You would think the talent shortage will get better because of all these layoffs we’re seeing. There’s all these people looking for jobs, but apparently it’s not that easy?

I think it is helping a little but the specific skillset, like technical cloud and cloud migration, those aren‘t the people being laid off. It’s a whole different subset. The type of talent that‘s being put on the market isn’t the hardcore technical talent that is truly in demand.

You mentioned culture, how would you describe Ensono’s culture?

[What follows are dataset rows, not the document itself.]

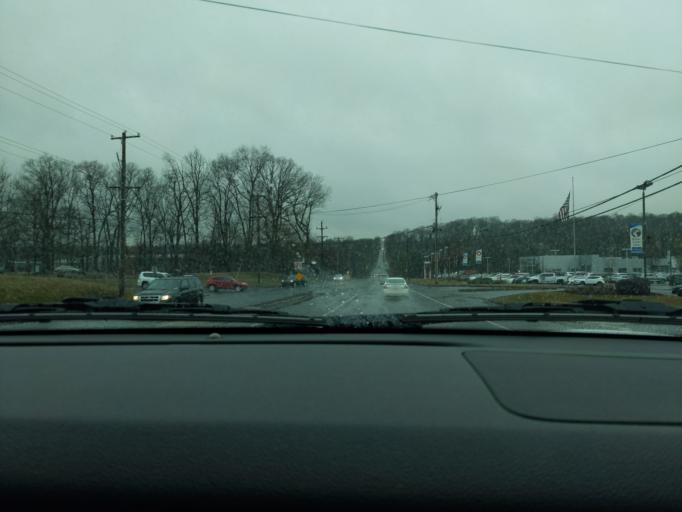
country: US
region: Pennsylvania
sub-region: Bucks County
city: Doylestown
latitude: 40.3328
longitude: -75.1370
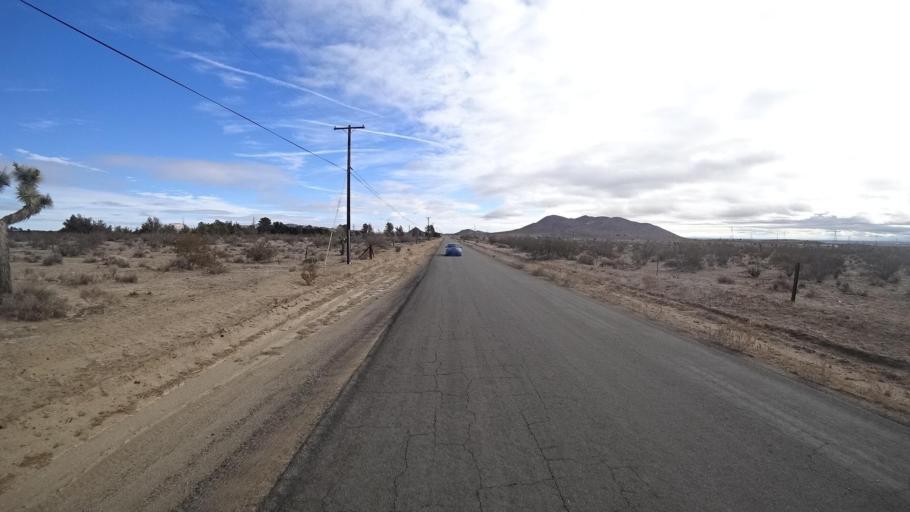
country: US
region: California
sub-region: Kern County
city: Rosamond
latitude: 34.8926
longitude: -118.3137
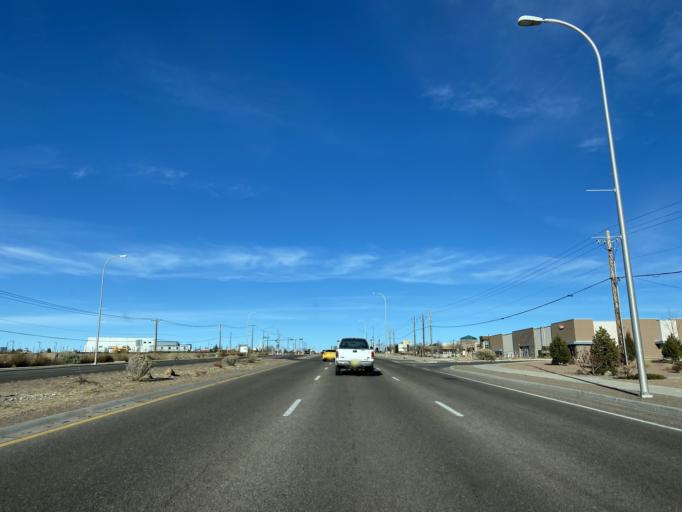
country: US
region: New Mexico
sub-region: Santa Fe County
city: Agua Fria
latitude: 35.6182
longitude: -106.0300
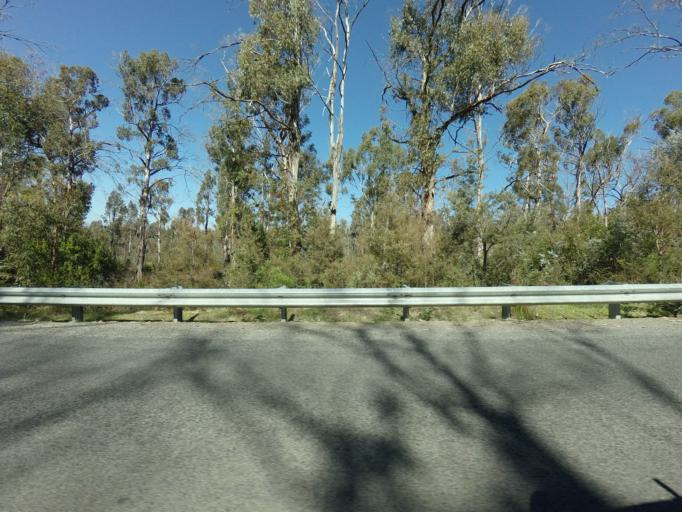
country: AU
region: Tasmania
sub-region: Derwent Valley
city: New Norfolk
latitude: -42.5449
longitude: 146.7167
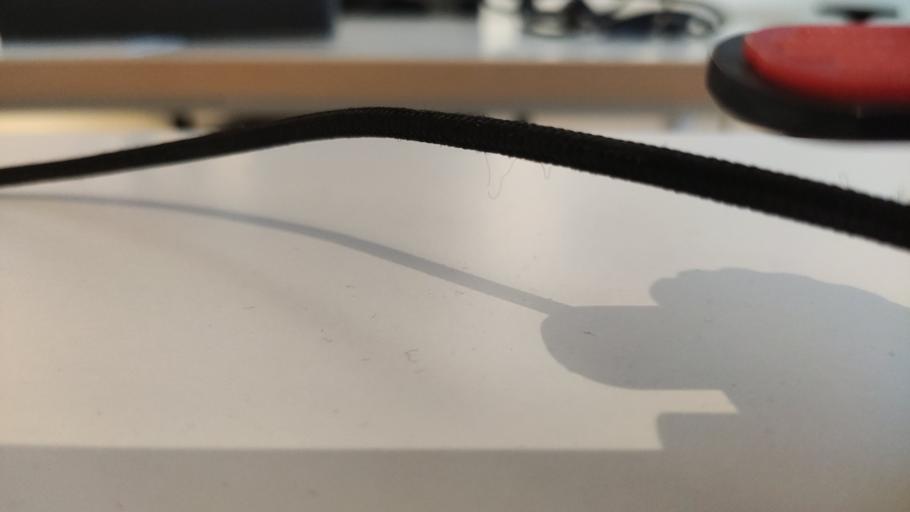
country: RU
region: Moskovskaya
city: Sychevo
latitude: 55.8390
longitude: 36.3332
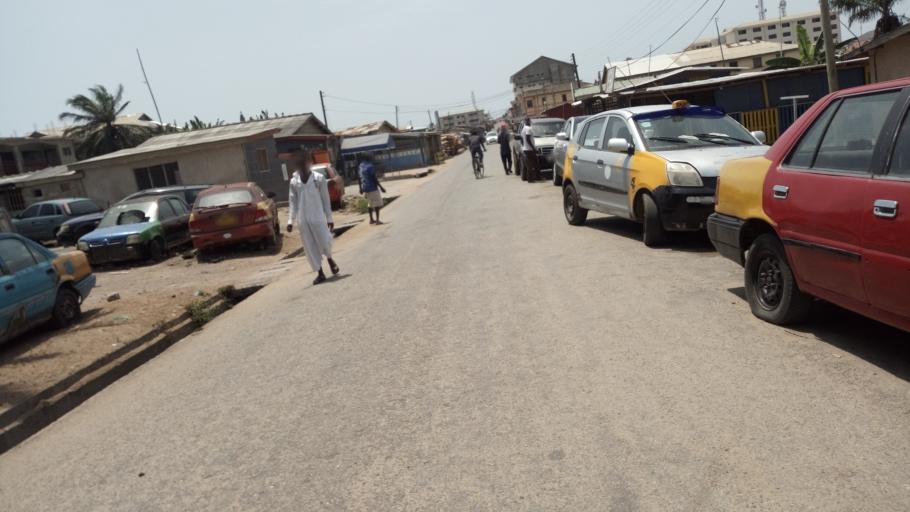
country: GH
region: Central
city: Winneba
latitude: 5.3477
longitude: -0.6273
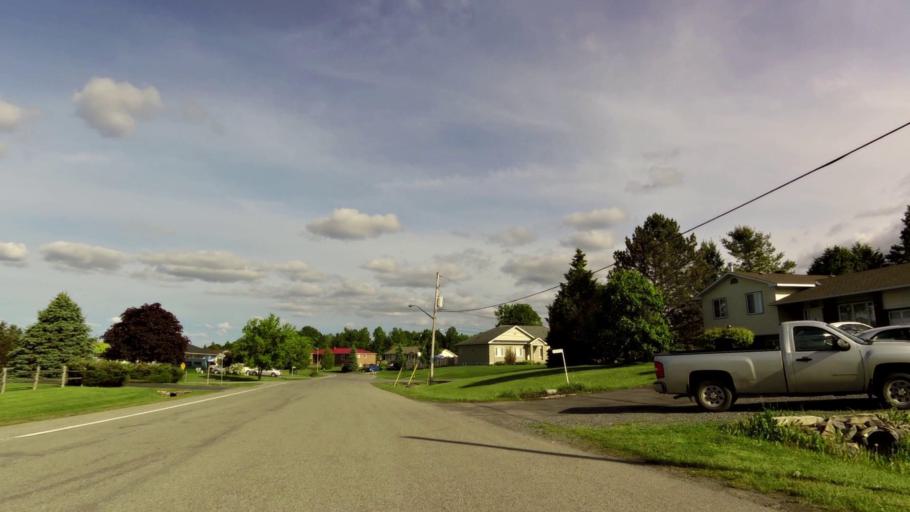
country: CA
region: Ontario
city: Ottawa
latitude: 45.2656
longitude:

Relentless ally. If you ask any client why they chose us or why they stay here, one of the first words out of their mouths will be culture and that idea of being on the client’s side. A lot of people talk about being client obsessed and all that but you have to build a company that puts people in a position where they don‘t have to fight anything. If you only had one particular thing for sale, you’ve got to sell that thing. We wanted to create a company that was built to be objective, then you hire really good people, put them in a position where they can be objective and they don’t have to fight the tide. You will reward them for saving the company money. If you reduce a customer‘s bill, you’re going to get an innovation award at our quarterly town hall. It‘s a new world, people want to feel like they’re part of something cool and good, helping clients and helping people through community service. This is the kind of thing that we try to ingrain into the culture.

What do you want to see more from your IT vendors?

To act like us. I want to see more people focused on long-term relationships versus short-term tactical sales. Make the occasional sacrifice for me for the good of having me here for 20 years. If I take my car into the shop because it‘s rattling and I’m bracing myself for that guy to come out and tell me how much it‘s going cost, if he comes out and says, ‘You have a lose sparkplug cover. No charge, get out of here,’ I am never going to go to another mechanic for the rest of my life. I’m going back to that guy all day every day. That‘s how we make our money. It’s not altruism, we‘re not charity. We just know we make our money through long-term relationships. Work with me and look for the long term versus the short term. That’s going to be really hard in 2023 because a lot of people are going to be under pressure to hit a sales number, decrease costs and increase the bill to clients. We have to stay true to who we are during 2023. What I would want out of my vendors is think about the next 10 years, not the next 10 months.

That’s a perfect segue to my next question. Where do you think Ensono will make the most money this year?

We were very fortunate to have a good second half of 2022. Our sales were by far the highest we‘ve ever had in this company. There were a number of large-scale projects where we’re helping clients consolidate their IT, exit data centers and move stuff to the cloud. The first half of the year, we‘ll be executing a number of big projects but that’s probably where we‘ll make the most of our money. On a more minor note, I’m anticipating we‘ll see a tailwind as people start to rethink some structural things.

What separates Ensono from competitors?

It is culture and a long-term approach versus a short-term approach. This notion of flexibility, we basically allow people to move from platform to platform without penalty. Now again, we‘re not a charity, it’s not altruistic, we want a long-term relationship. It might give us short-term pain, but that means that client is going to have faith in us and be with us for the long haul. Culture and flexibility I think are what differentiates us.

What can we expect from Ensono this year?

We‘ve certainly been a little bit acquisitive. We rebooted this thing about seven years ago, renamed it and since that time we really did a couple of acquisitions to fill out the portfolio. So that client…I want them to stay with me forever so I have to have elements of the portfolio if they need to shift their application to AWS or Azure or Google.

One of the more recent acquisitions we did is in the cloud native space where you‘re adopting microservices. So you’re not putting operating systems on servers, and then putting applications on that, you‘re actually creating applications from the microservices made available from the cloud providers. That was an acquisition we did in the U.K. but we’re importing that skill and doing more and more for our large US clients. That’s probably the thing we’re most excited about. And it’s the focus on data platforms, helping people make the most of their data and monetize their data. One example is a trucking company that uses telemetrics in trucks. So they’re monitoring everything for driver safety, like engine maintenance. One of these trucking companies figured out, ‘I keep buying the same truck. I‘ve got all these telemetrics. I can sell that data, when it’s organized nicely, back to the company who makes the engines so they know how to optimize a certain part.’

Monetizing data can take on many forms like how to use it to optimize your business.